How to Erase Your Data After Quitting Your Job
By Nick Anderson 5 minutes
Nothing lasts forever. To grow in your professional career, you may have to leave the job that you enjoy today. It’s not just the memories that you build during your time working at the job, your work devices pile up data that can be both professional and personal. Your workstation will be assigned to someone else once you officially resign from the position.
To ensure that your data does not get into someone’s hands, here are some tips on how to erase your data after quitting your job.
Your Devices Hold Important Information
The smartphone that you carry holds more information about you than any other device. It’s where you store texts, photos, videos, and browse work-related files on the go. Your work laptop is where you do all the heavy-duty tasks day in and day out. A Google account links many different services, such as YouTube, Gmail, Maps. And you may be signed in on various other platforms as well.
The point to draw here is that there’s more data on your devices than you realize. Your internet activity or social media accounts can be exposed to someone else if you do not take certain steps before marking the last day at the job.
How to Erase Data from Work Computer
Make a Backup
The first thing you need to do is make a backup of everything that belongs to you. Remember that data related to your work is the confidential property of the company. You cannot and should not backup such data.
We reckon it will only be a couple of gigs. In which case, cloud storage platforms like Google Drive or Dropbox will do the job.
Log out of all accounts
You are likely using a Google account to access services such as Gmail. It will remain logged-in in the browser until you sign out. As explained above briefly, a Google account gives you access to many other Google platforms. But it doesn’t only apply to Google and other cloud services; you may have signed in on platforms like Stackexchange, Github, Quora, Linkedin, Twitter, and more.

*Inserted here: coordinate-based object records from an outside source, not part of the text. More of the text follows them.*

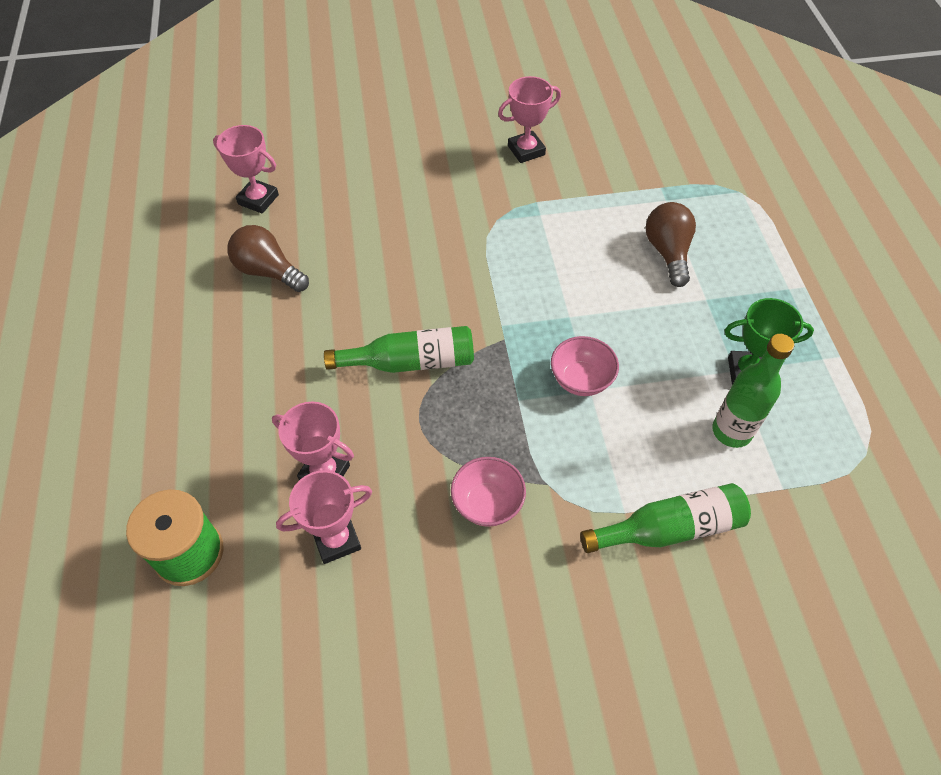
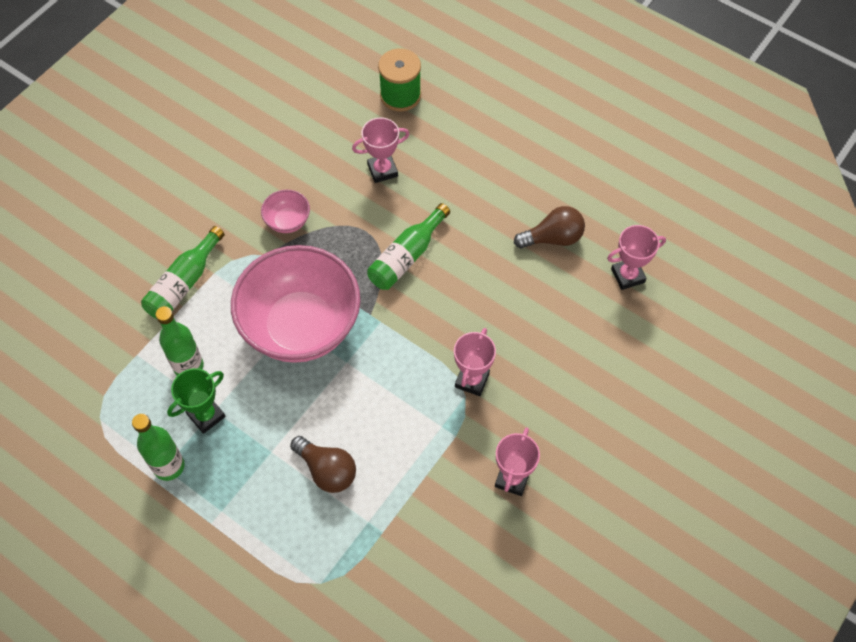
camera: 135 degrees right, 5 degrees up
pink trophy [276,470,372,564] -> pink trophy moved to [454,328,496,396]
pink bowl [551,336,619,396] -> pink bowl [231,245,361,363], size x2.44
none -> green bottle [132,414,185,481]

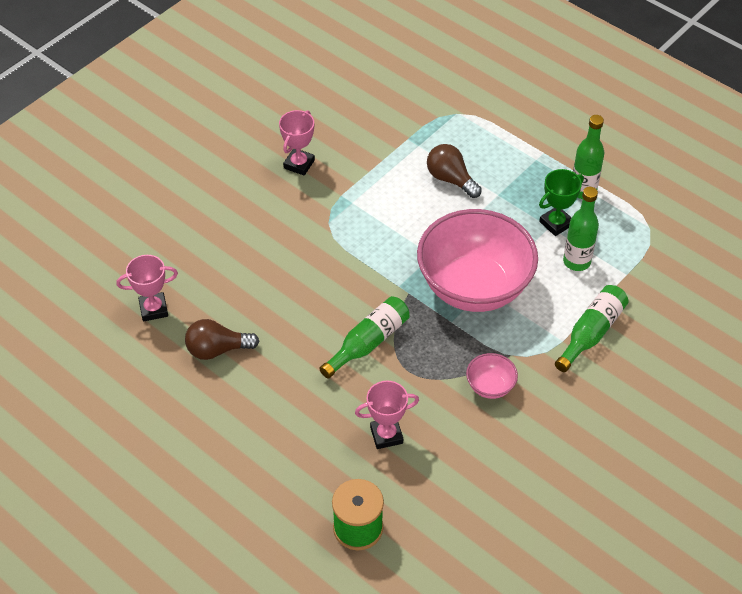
camera: 175 degrees left, 10 degrees down
pink trophy [454,328,496,396] -> none

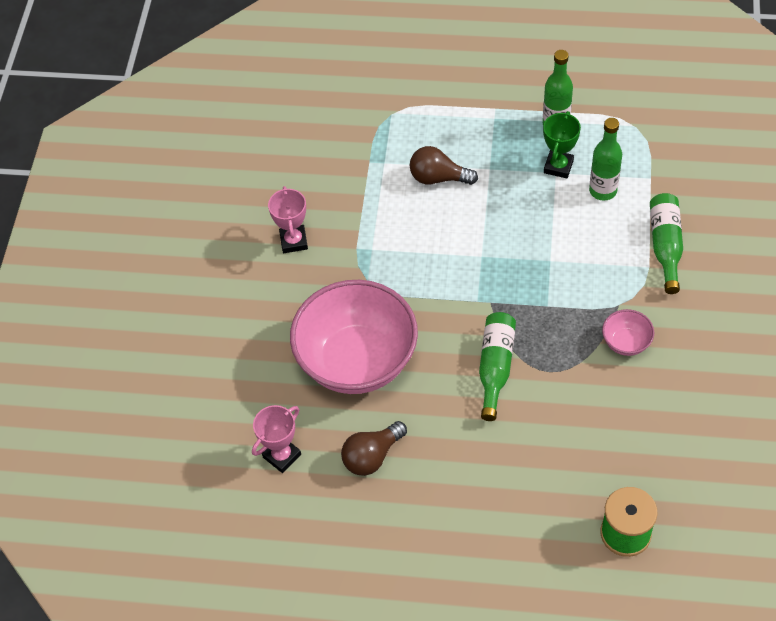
camera: 30 degrees left, 5 degrees up
pink trophy [355,381,419,449] -> none
pink bowl [417,209,538,312] -> pink bowl moved to [290,280,418,394]

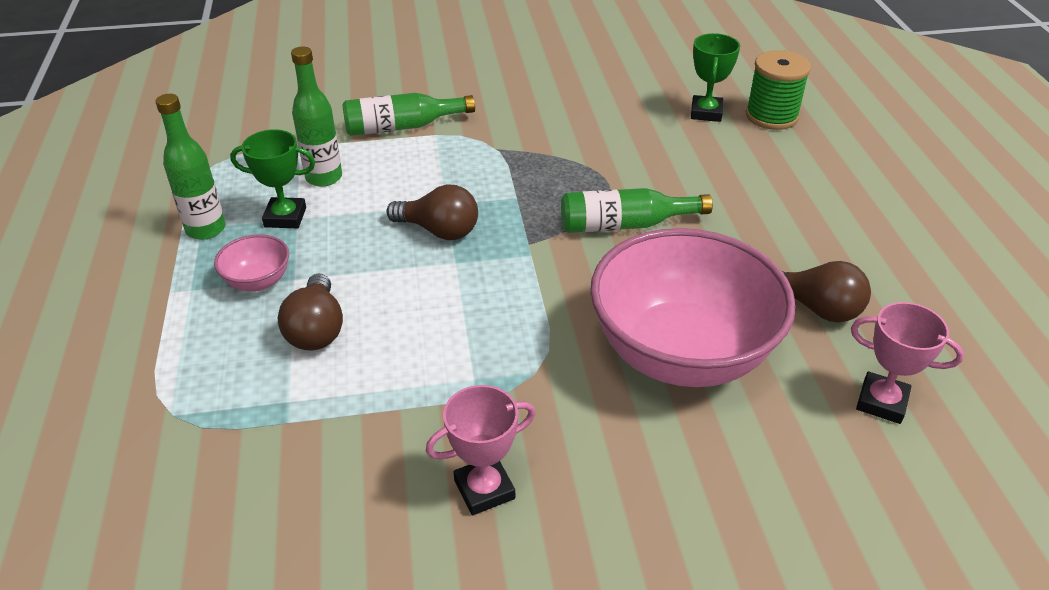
camera: 110 degrees left, 15 degrees down
pink bowl [602,309,654,356] -> pink bowl moved to [214,234,289,291]
none -> brown light bulb [386,185,478,240]
none -> green trophy [691,33,740,122]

Note: Don’t delete browsing history if your browsing history, saved password, and such are saved on the browser’s account. Deleting any of the said data will remove it from the account itself. Sync your browser account, then log out of that account. This will instantly remove everything related to your account.
Delete your logins
If you use a separate browser account (or no account at all) specific to your current job, then simply synching and logging out of the account is not enough. Google Chrome, Mozilla Firefox, Opera, and Safari save logins in the browser for future access. Go to your browser’s settings and find the option for saved logins. Then, delete all of them.
It may escape your notice but instant access to the websites you use every day will require you to login on to another device. So, if you deleted an important login without noting it down first, you will need to reset the password. Before deleting any login, make sure that you have the login information saved elsewhere.
If you use a browser account to sync data and browsing history, it will be stored on the cloud. Hence, simply log out of the account and reset the browser.
Factory Reset Your Phone
If you use a phone granted by your company, do a factory reset before handing it over. It is not enough to just manually delete everything that’s in there. A factory reset is designed to wipe data and make data recovery impossible for the next person.
Most people simply erase data in the gallery app and consider everything gone. But as explained in the premise, your phone is more than just storage for photos and videos. Your iCloud or Google account is one example of what will still be active. A factory reset will ensure that everything added to the phone by you is permanently erased from the device.
Reset Your Computer
Once you have backed up everything important on the computer, it’s time to reset it. Here’s how to reset your Windows PC or Mac:
- Click on the Start button and go to Settings.
- Go to Update & Security.
- From the left menu, click on Recovery. Now, click on Reset this PC button.
- Select Remove everything. (This will ensure that all the programs and personal files are deleted)
- Launch iTunes.
- Go to Account > Authorizations > select Deauthorize This Computer.
- Shut down your computer.
- Now, when it’s completely shut down, press and hold the Command + R keys (Intel-based Mac) or hold the power button for a few seconds (Apple Silicon-based Mac), while it’s booting up.
- Enter the macOS Utilities menu. Then, click on Disk Utility.
- Select the main storage where macOS is installed. Then, click on Erase.
- Make sure the format is APFS. Now, confirm the erase. Wait for the process to finish.
- Go back to the macOS Utilities menu and select Reinstall macOS.
That’s it. Your Mac should now be wiped clean.
If you do not have the privileges to carry out a factory reset, have the IT department do it.